### Work instructions
Scan the entries below and return each line that contains "living".

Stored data
──────
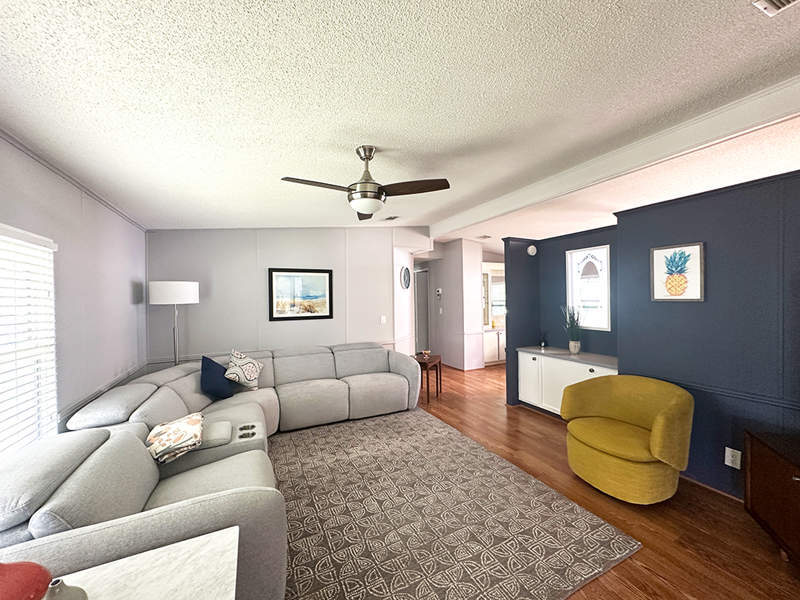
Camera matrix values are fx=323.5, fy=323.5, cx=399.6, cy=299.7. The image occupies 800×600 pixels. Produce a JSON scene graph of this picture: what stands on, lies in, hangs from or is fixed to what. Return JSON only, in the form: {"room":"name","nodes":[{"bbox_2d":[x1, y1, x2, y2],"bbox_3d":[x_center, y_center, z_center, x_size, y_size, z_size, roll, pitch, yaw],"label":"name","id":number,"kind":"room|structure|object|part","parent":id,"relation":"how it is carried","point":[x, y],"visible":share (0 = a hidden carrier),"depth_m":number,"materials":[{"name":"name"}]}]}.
{"room":"living room","nodes":[
{"label":"living room","id":0,"kind":"room"},
{"bbox_2d":[0,132,147,447],"bbox_3d":[-1.485,0.207,0.584,0.129,2.716,7.146,-1,1,-27],"label":"left wall","id":1,"kind":"structure","parent":0,"point":[126,288],"depth_m":2.33,"materials":[{"name":"paint"}]},
{"bbox_2d":[0,223,58,457],"bbox_3d":[-1.787,0.324,1.205,0.139,1.348,1.715,-1,1,-27],"label":"window","id":2,"kind":"structure","parent":1,"relation":"in","point":[0,436],"depth_m":1.81,"materials":[{"name":"white plastic"}]},
{"bbox_2d":[0,128,144,230],"bbox_3d":[-1.568,-0.798,0.868,0.026,0.046,6.445,-1,1,-27],"label":"crown molding","id":3,"kind":"structure","parent":1,"relation":"attached to","point":[57,172],"depth_m":2.07,"materials":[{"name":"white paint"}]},
{"bbox_2d":[58,362,148,423],"bbox_3d":[-2.349,0.753,2.491,0.026,0.059,2.852,-1,1,-27],"label":"chair rail","id":4,"kind":"object","parent":1,"relation":"attached to","point":[78,404],"visible":0.42,"depth_m":2.50,"materials":[{"name":"grey"}]},
{"bbox_2d":[146,228,416,370],"bbox_3d":[-1.296,0.103,4.591,3.748,2.758,0.127,-1,1,-27],"label":"back wall","id":5,"kind":"structure","parent":0,"point":[264,281],"depth_m":4.24,"materials":[{"name":"paint"}]},
{"bbox_2d":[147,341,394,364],"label":"chair rail","id":6,"kind":"object","parent":5,"relation":"attached to","point":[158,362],"visible":0.36,"depth_m":3.99,"materials":[{"name":"grey"}]},
{"bbox_2d":[269,268,333,320],"bbox_3d":[-1.348,-0.084,4.448,0.852,0.702,0.030,-1,1,-27],"label":"framed picture","id":7,"kind":"object","parent":5,"relation":"attached to","point":[330,274],"visible":0.99,"depth_m":4.44,"materials":[{"name":"black"}]},
{"bbox_2d":[380,315,386,323],"bbox_3d":[-0.255,0.305,5.020,0.080,0.131,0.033,-1,1,-27],"label":"light switch","id":8,"kind":"object","parent":5,"relation":"attached to","point":[383,318],"visible":0.98,"depth_m":5.02,"materials":[{"name":"white plastic"}]},
{"bbox_2d":[0,0,799,243],"bbox_3d":[0.535,-1.062,2.205,5.251,0.113,7.986,-1,1,-27],"label":"ceiling","id":9,"kind":"structure","parent":0,"point":[453,145],"depth_m":1.56,"materials":[{"name":"white paint"}]},
{"bbox_2d":[282,145,450,220],"bbox_3d":[-0.257,-0.825,2.228,1.048,0.444,1.043,-1,1,-27],"label":"ceiling fan","id":10,"kind":"object","parent":9,"relation":"hanging from","point":[365,153],"visible":0.99,"depth_m":2.16,"materials":[{"name":"metal"}]},
{"bbox_2d":[382,215,398,221],"bbox_3d":[-0.136,-1.137,4.533,0.160,0.019,0.303,-1,1,-27],"label":"ceiling vent","id":11,"kind":"object","parent":9,"relation":"attached to","point":[391,217],"visible":0.99,"depth_m":4.49,"materials":[{"name":"white metal"}]},
{"bbox_2d":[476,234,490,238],"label":"ceiling vent","id":12,"kind":"object","parent":9,"relation":"attached to","point":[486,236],"visible":0.99,"depth_m":5.92,"materials":[{"name":"white"}]},
{"bbox_2d":[430,73,799,238],"bbox_3d":[1.973,-1.118,2.221,0.165,0.199,6.621,-1,1,-27],"label":"ceiling beam","id":13,"kind":"structure","parent":9,"relation":"attached to","point":[487,207],"depth_m":2.33,"materials":[{"name":"white paint"}]},
{"bbox_2d":[752,0,797,15],"bbox_3d":[1.449,-1.111,1.087,0.175,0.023,0.328,-1,1,-27],"label":"ceiling vent","id":14,"kind":"object","parent":9,"relation":"attached to","point":[782,0],"visible":0.97,"depth_m":1.22,"materials":[{"name":"white metal"}]},
{"bbox_2d":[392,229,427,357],"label":"hallway wall","id":15,"kind":"structure","parent":0,"point":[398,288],"depth_m":5.42,"materials":[{"name":"white paint"}]},
{"bbox_2d":[399,266,410,288],"bbox_3d":[0.099,-0.378,5.548,0.036,0.395,0.430,0,1,22],"label":"wall clock","id":16,"kind":"object","parent":15,"relation":"attached to","point":[404,273],"visible":0.99,"depth_m":5.51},
{"bbox_2d":[413,238,485,370],"bbox_3d":[0.895,0.067,7.556,0.700,2.705,2.356,-1,1,-27],"label":"hallway wall","id":17,"kind":"structure","parent":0,"point":[477,259],"depth_m":6.67,"materials":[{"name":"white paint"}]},
{"bbox_2d":[413,266,429,353],"bbox_3d":[0.434,0.373,7.841,0.127,2.093,0.804,-1,1,-27],"label":"door","id":18,"kind":"structure","parent":17,"relation":"in","point":[416,291],"depth_m":7.72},
{"bbox_2d":[435,288,441,298],"bbox_3d":[0.845,-0.163,7.067,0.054,0.165,0.127,-1,1,-27],"label":"thermostat","id":19,"kind":"object","parent":17,"relation":"attached to","point":[439,291],"visible":0.99,"depth_m":7.04,"materials":[{"name":"white"}]},
{"bbox_2d":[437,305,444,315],"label":"light switch","id":20,"kind":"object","parent":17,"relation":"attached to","point":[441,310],"visible":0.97,"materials":[{"name":"white plastic"}]},
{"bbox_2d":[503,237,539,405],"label":"partition wall","id":21,"kind":"structure","parent":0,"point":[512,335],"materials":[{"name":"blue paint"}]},
{"bbox_2d":[503,225,619,409],"bbox_3d":[2.289,0.275,4.016,0.126,2.365,1.425,-1,1,-27],"label":"wall","id":22,"kind":"structure","parent":0,"point":[537,254],"depth_m":4.17,"materials":[{"name":"blue paint"}]},
{"bbox_2d":[527,244,536,255],"bbox_3d":[1.827,-0.687,4.463,0.150,0.151,0.040,-1,1,-27],"label":"smoke detector","id":23,"kind":"object","parent":22,"relation":"attached to","point":[530,247],"visible":0.99,"depth_m":4.44,"materials":[{"name":"white plastic"}]},
{"bbox_2d":[566,244,611,329],"bbox_3d":[2.347,-0.149,4.008,0.092,1.032,0.585,-1,1,-27],"label":"window","id":24,"kind":"structure","parent":22,"relation":"in","point":[580,276],"depth_m":4.01,"materials":[{"name":"white glass"}]},
{"bbox_2d":[338,361,799,599],"bbox_3d":[1.412,1.501,3.942,8.315,0.090,10.962,-1,1,-27],"label":"floor","id":25,"kind":"structure","parent":0,"point":[638,568],"depth_m":2.16,"materials":[{"name":"brown wood"}]},
{"bbox_2d":[53,526,239,599],"bbox_3d":[-0.729,1.136,0.615,0.777,0.719,0.766,-1,1,-27],"label":"white table","id":26,"kind":"object","parent":25,"relation":"on","point":[161,548],"visible":0.91,"depth_m":0.92,"materials":[{"name":"white stone"}]},
{"bbox_2d":[0,561,52,599],"bbox_3d":[-0.901,0.665,0.689,0.234,0.201,0.228,-1,1,-5],"label":"red object","id":27,"kind":"object","parent":26,"relation":"on","point":[40,570],"visible":0.99,"depth_m":0.72,"materials":[{"name":"red"}]},
{"bbox_2d":[43,577,89,599],"bbox_3d":[-0.822,0.722,0.765,0.108,0.110,0.109,-1,1,-27],"label":"vase","id":28,"kind":"object","parent":26,"relation":"on","point":[70,597],"visible":0.95,"depth_m":0.77,"materials":[{"name":"ceramic"}]},
{"bbox_2d":[148,280,199,365],"bbox_3d":[-2.451,0.656,3.536,0.437,1.734,0.440,-1,1,-27],"label":"floor lamp","id":29,"kind":"object","parent":25,"relation":"on","point":[156,293],"visible":0.81,"depth_m":3.38,"materials":[{"name":"metal"}]},
{"bbox_3d":[-2.397,-0.082,3.476,0.501,0.233,0.470,-1,1,-27],"label":"drum shade","id":30,"kind":"part","parent":29,"relation":"part of","materials":[{"name":"white fabric"}]},
{"bbox_2d":[0,342,421,599],"bbox_3d":[-0.702,1.032,2.879,3.126,0.878,3.417,-1,1,-27],"label":"sectional sofa","id":31,"kind":"object","parent":25,"relation":"on","point":[148,390],"visible":0.82,"depth_m":1.83,"materials":[{"name":"grey fabric"}]},
{"bbox_2d":[146,412,203,464],"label":"folded blanket","id":32,"kind":"object","parent":31,"relation":"on","point":[183,426],"visible":0.98,"depth_m":2.04,"materials":[{"name":"fabric"}]},
{"bbox_2d":[200,355,234,400],"bbox_3d":[-1.862,0.785,3.317,0.247,0.443,0.464,-1,1,-2],"label":"blue pillow","id":33,"kind":"object","parent":31,"relation":"on","point":[212,382],"visible":0.96,"depth_m":3.21,"materials":[{"name":"blue fabric"}]},
{"bbox_2d":[224,349,262,390],"bbox_3d":[-1.730,0.779,3.604,0.275,0.443,0.461,-1,1,7],"label":"patterned pillow","id":34,"kind":"object","parent":31,"relation":"on","point":[247,373],"visible":0.99,"depth_m":3.52,"materials":[{"name":"fabric"}]},
{"bbox_2d":[413,353,441,402],"bbox_3d":[0.376,1.165,4.896,0.387,0.597,0.496,0,1,23],"label":"side table","id":35,"kind":"object","parent":25,"relation":"on","point":[439,362],"visible":0.63,"depth_m":4.78,"materials":[{"name":"brown wood"}]},
{"bbox_2d":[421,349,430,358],"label":"small bowl","id":36,"kind":"object","parent":35,"relation":"on","point":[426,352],"visible":0.99,"depth_m":4.89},
{"bbox_2d":[279,406,640,599],"bbox_3d":[-0.216,1.479,2.622,2.400,0.012,2.836,-1,1,-27],"label":"area rug","id":37,"kind":"object","parent":25,"relation":"on","point":[391,426],"visible":0.93,"depth_m":2.14,"materials":[{"name":"carpet"}]},
{"bbox_2d":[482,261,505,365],"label":"doorway","id":38,"kind":"object","parent":25,"relation":"on","point":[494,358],"visible":0.39,"depth_m":7.10,"materials":[{"name":"white paint"}]},
{"bbox_2d":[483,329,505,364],"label":"kitchen cabinet","id":39,"kind":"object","parent":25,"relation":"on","point":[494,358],"visible":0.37,"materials":[{"name":"white paint"}]},
{"bbox_2d":[516,347,617,415],"bbox_3d":[2.052,1.042,3.864,0.480,0.813,1.366,-1,1,-27],"label":"built-in cabinet","id":40,"kind":"object","parent":25,"relation":"on","point":[542,357],"visible":0.53,"depth_m":3.90,"materials":[{"name":"white paint"}]},
{"bbox_2d":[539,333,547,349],"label":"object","id":41,"kind":"object","parent":40,"relation":"on","point":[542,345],"visible":1,"depth_m":4.33,"materials":[{"name":"black"}]},
{"bbox_2d":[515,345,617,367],"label":"countertop","id":42,"kind":"structure","parent":40,"relation":"on","point":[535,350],"depth_m":3.78,"materials":[{"name":"grey stone"}]},
{"bbox_2d":[562,304,582,352],"bbox_3d":[2.108,0.329,3.942,0.297,0.598,0.314,-1,1,-27],"label":"potted plant","id":43,"kind":"object","parent":40,"relation":"on","point":[575,347],"visible":0.99,"depth_m":3.91,"materials":[{"name":"green plant"}]},
{"bbox_2d":[562,374,692,503],"bbox_3d":[1.770,1.056,2.583,0.791,0.796,0.847,-1,1,-27],"label":"yellow armchair","id":44,"kind":"object","parent":25,"relation":"on","point":[658,417],"visible":0.99,"depth_m":2.40,"materials":[{"name":"yellow fabric"}]},
{"bbox_2d":[743,429,799,564],"bbox_3d":[2.110,1.153,1.289,0.457,0.651,1.532,0,1,23],"label":"wooden cabinet","id":45,"kind":"object","parent":25,"relation":"on","point":[756,468],"visible":0.99,"depth_m":1.82,"materials":[{"name":"brown wood"}]},
{"bbox_2d":[614,169,799,501],"bbox_3d":[3.016,0.301,1.302,0.128,2.313,4.132,-1,1,-27],"label":"blue wall","id":46,"kind":"structure","parent":0,"point":[691,310],"depth_m":2.38,"materials":[{"name":"blue paint"}]},
{"bbox_2d":[650,242,704,302],"bbox_3d":[2.246,-0.217,2.633,0.023,0.458,0.365,-1,1,-27],"label":"pineapple picture","id":47,"kind":"object","parent":46,"relation":"attached to","point":[688,294],"visible":0.99,"depth_m":2.61},
{"bbox_2d":[680,473,742,502],"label":"baseboard","id":48,"kind":"structure","parent":46,"relation":"attached to","point":[718,491],"depth_m":2.47,"materials":[{"name":"brown wood"}]},
{"bbox_2d":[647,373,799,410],"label":"chair rail","id":49,"kind":"object","parent":46,"relation":"attached to","point":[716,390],"visible":0.59,"depth_m":2.29,"materials":[{"name":"paint"}]},
{"bbox_2d":[725,447,741,468],"bbox_3d":[2.394,1.137,2.329,0.010,0.124,0.078,-1,1,-27],"label":"wall socket","id":50,"kind":"object","parent":46,"relation":"attached to","point":[729,464],"visible":0.98,"depth_m":2.33,"materials":[{"name":"white plastic"}]}
]}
──────
### Written answer
{"room":"living room","nodes":[
{"label":"living room","id":0,"kind":"room"},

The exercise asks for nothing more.